August 11, 2005

Missouri Farm and Real Estate Values Jump Up 10 Percent

(Columbia, MO) - Missouri farm and real estate values, including all land and buildings, increased 10.1 percent to $1,740 per acre as of January 1, 2005, compared with $1,580 per acre on January 1, 2004.
Non-irrigated cropland values increased 12.1 percent to $1,850 per acre and irrigated cropland values increased 9.8 percent to $2,470 leading to an all cropland value of $1,890. Pasture value increased from the previous year’s mark of $1,130 to $1,260 per acre.
Non-irrigated cropland cash rent increased 3.9 percent to $79 per acre compared with $76 per acre last year. Pasture cash rent was rated at $27 per acre, a 3.8 percent increase from the previous year.
National farm real estate values, a measurement of the value of all land and buildings on farms, averaged $1,510 per acre on January 1, 2005, up 11.0 percent from 2004. This is the largest percentage increase since 1981, when farm real estate values rose 11.1 percent from the previous year.
The $150 per acre increase is the largest dollar increase on record. The previous record was 1980, when values climbed $109 per acre above the 1979 value.
Cropland and pasture values rose by 11.3 and 9.5 percent, respectively, from January 1, 2004. Cropland values averaged $1,970 per acre and pasture values averaged $694 per acre on January 1, 2005, compared with $1,770 and $634 per acre, respectively, a year earlier. The value of other land and buildings increased 11.9 percent.

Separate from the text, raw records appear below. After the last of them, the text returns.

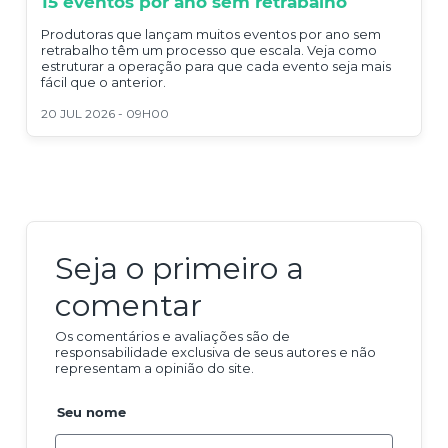
15 eventos por ano sem retrabalho
Produtoras que lançam muitos eventos por ano sem
retrabalho têm um processo que escala. Veja como
estruturar a operação para que cada evento seja mais
fácil que o anterior.
20 JUL 2026 - 09H00
Seja o primeiro a
comentar
Os comentários e avaliações são de
responsabilidade exclusiva de seus autores e não
representam a opinião do site.
Seu nome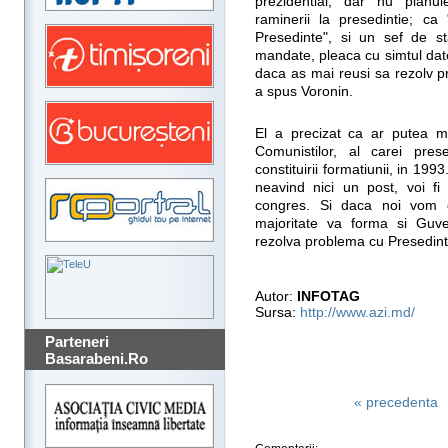
prezidential, dar nu planui
raminerii la presedintie; c
Presedinte", si un sef de s
mandate, pleaca cu simtul dator
daca as mai reusi sa rezolv p
a spus Voronin.
El a precizat ca ar putea men
Comunistilor, al carei pre
constituirii formatiunii, in 199
neavind nici un post, voi fi 
congres. Si daca noi vom d
majoritate va forma si Guve
rezolva problema cu Presedinte
Autor:
INFOTAG
Sursa:
http://www.azi.md/
Parteneri
Basarabeni.Ro
« precedenta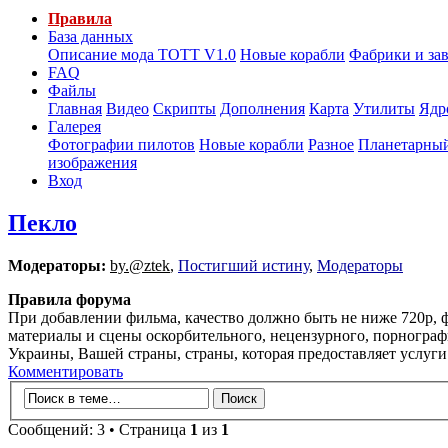
Правила
База данных
Описание мода ТОТТ V1.0
Новые корабли
Фабрики и за
FAQ
Файлы
Главная
Видео
Скрипты
Дополнения
Карта
Утилиты
Ядр
Галерея
Фотографии пилотов
Новые корабли
Разное
Планетарный
изображения
Вход
Пекло
Модераторы:
by.@ztek
,
Постигший истину
,
Модераторы
Правила форума
При добавлении фильма, качество должно быть не ниже 720p, ф
материалы и сцены оскорбительного, нецензурного, порнограф
Украины, Вашей страны, страны, которая предоставляет услуг
Комментировать
Сообщений: 3 • Страница
1
из
1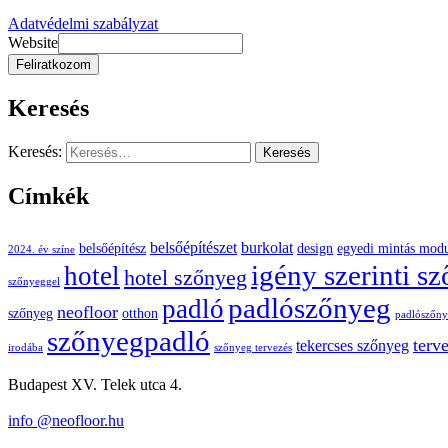
Adatvédelmi szabályzat
Website
Feliratkozom
Keresés
Keresés:
Címkék
belsőépítészet
burkolat
belsőépítész
design
egyedi mintás mod
2024. év színe
igény szerinti s
hotel
hotel szőnyeg
szőnyeggel
padlószőnyeg
padló
neofloor
szőnyeg
otthon
padlószőnye
szőnyegpadló
terv
tekercses szőnyeg
irodába
szőnyeg tervezés
Budapest XV. Telek utca 4.
info @neofloor.hu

The increase in farm real estate values was driven by a combination of factors, including low interest rates, high commodity production and prices, and strong demand for nonagricultural land uses. Nationally, survey data indicated that agricultural land with potential for immediate development (expected land use if sold) was valued at more than $6,050 per acre. The survey also indicated that agricultural land with potential for future development was valued at nearly $5,400 per acre, about $1,400 higher than the 2004 indication. Demand for farm real estate as an investment continued to be strong.

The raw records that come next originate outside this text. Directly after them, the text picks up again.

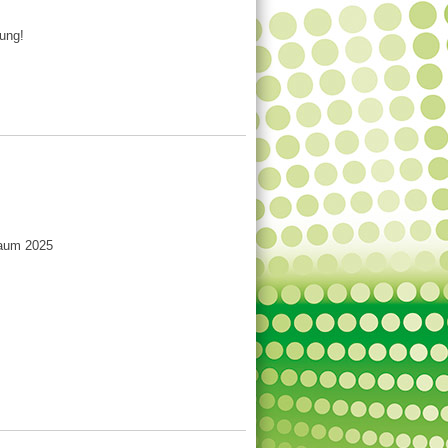
gung!
raum 2025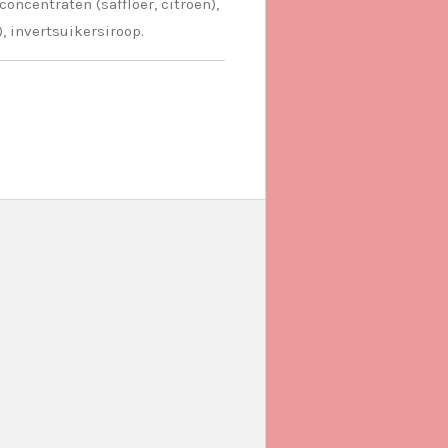
oncentraten (saffloer, citroen),
, invertsuikersiroop.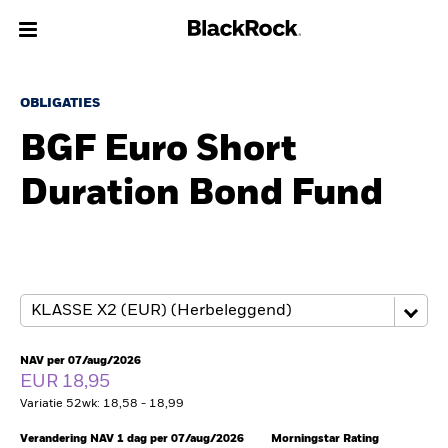
Over Ons
OBLIGATIES
BGF Euro Short
Producten
Duration Bond Fund
Thema's
Inzichten
Beleggingsinformatie
Particulieren
NAV per 07/aug/2026
EUR 18,95
Variatie 52wk: 18,58 - 18,99
Nederland
Change location
Verandering NAV 1 dag per 07/aug/2026
Morningstar Rating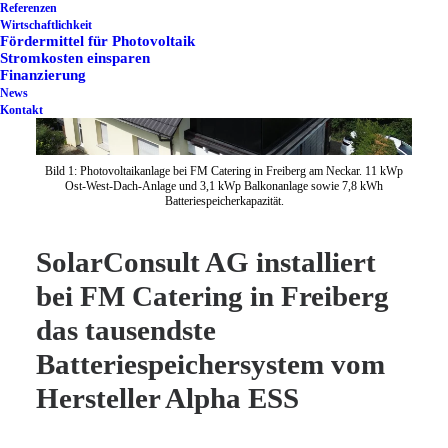
Referenzen
Wirtschaftlichkeit
Fördermittel für Photovoltaik
Stromkosten einsparen
Finanzierung
News
Kontakt
Bild 1: Photovoltaikanlage bei FM Catering in Freiberg am Neckar. 11 kWp
Ost-West-Dach-Anlage und 3,1 kWp Balkonanlage sowie 7,8 kWh
Batteriespeicherkapazität.
SolarConsult AG installiert
bei FM Catering in Freiberg
das tausendste
Batteriespeichersystem vom
Hersteller Alpha ESS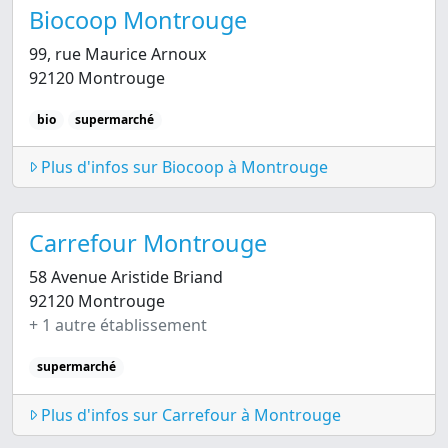
Biocoop Montrouge
99, rue Maurice Arnoux
92120 Montrouge
bio
supermarché
Plus d'infos sur Biocoop à Montrouge
Carrefour Montrouge
58 Avenue Aristide Briand
92120 Montrouge
+ 1 autre établissement
supermarché
Plus d'infos sur Carrefour à Montrouge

Regional increases in the average value of farm real estate ranged from 8.2 percent in the Delta and Southern Plains regions to 13.2 percent in the Northeast and Southeast Regions. The highest farm real estate values were in the Northeast region, where urban influences have pushed the average value to $4,020 per acre. In the Corn Belt region farm real estate values rose 10.9 percent, to $2,550 per acre. The Mountain region, with its expanse of pasture and rangeland, had the lowest farm real estate value, at $599 per acre.
Cropland values in the Southeast region, at $2,960, had the highest average increase in cropland value, up $500 per acre. In the Corn Belt region cropland values rose 12.2 percent, to $2,750 per acre and the Lake States increased 9.4 percent, to $2,220 per acre. Together, the Corn Belt and Lake States regions account for nearly one-third of the U.S. total cropland acres.

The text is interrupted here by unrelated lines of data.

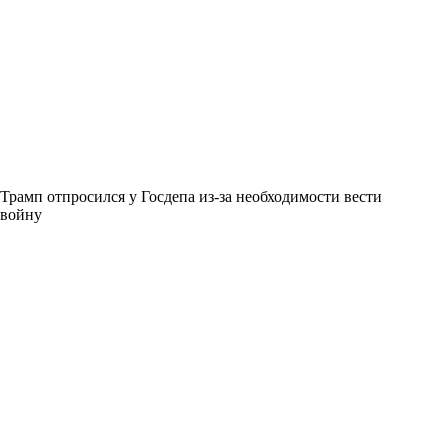
Трамп отпросился у Госдепа из-за необходимости вести
войну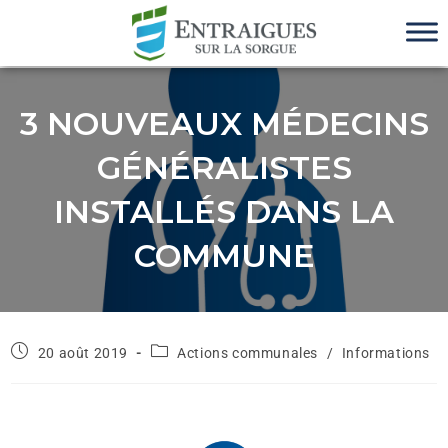
3 NOUVEAUX MÉDECINS
GÉNÉRALISTES
INSTALLÉS DANS LA
COMMUNE
20 août 2019
Actions communales
/
Informations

Pasture values in the Northeast and Appalachian regions had the highest average increase in pasture value, up $300 per acre. In the Northern Plains, Southern Plains, Mountain, and Pacific regions (17 western states) pasture values per acre respectively increased 16.5 percent, 11.4 percent, 14.6 percent, and 9.8 percent. Together, the 17 western states account for about 87 percent of the total pasture acres on farms in the 48 States.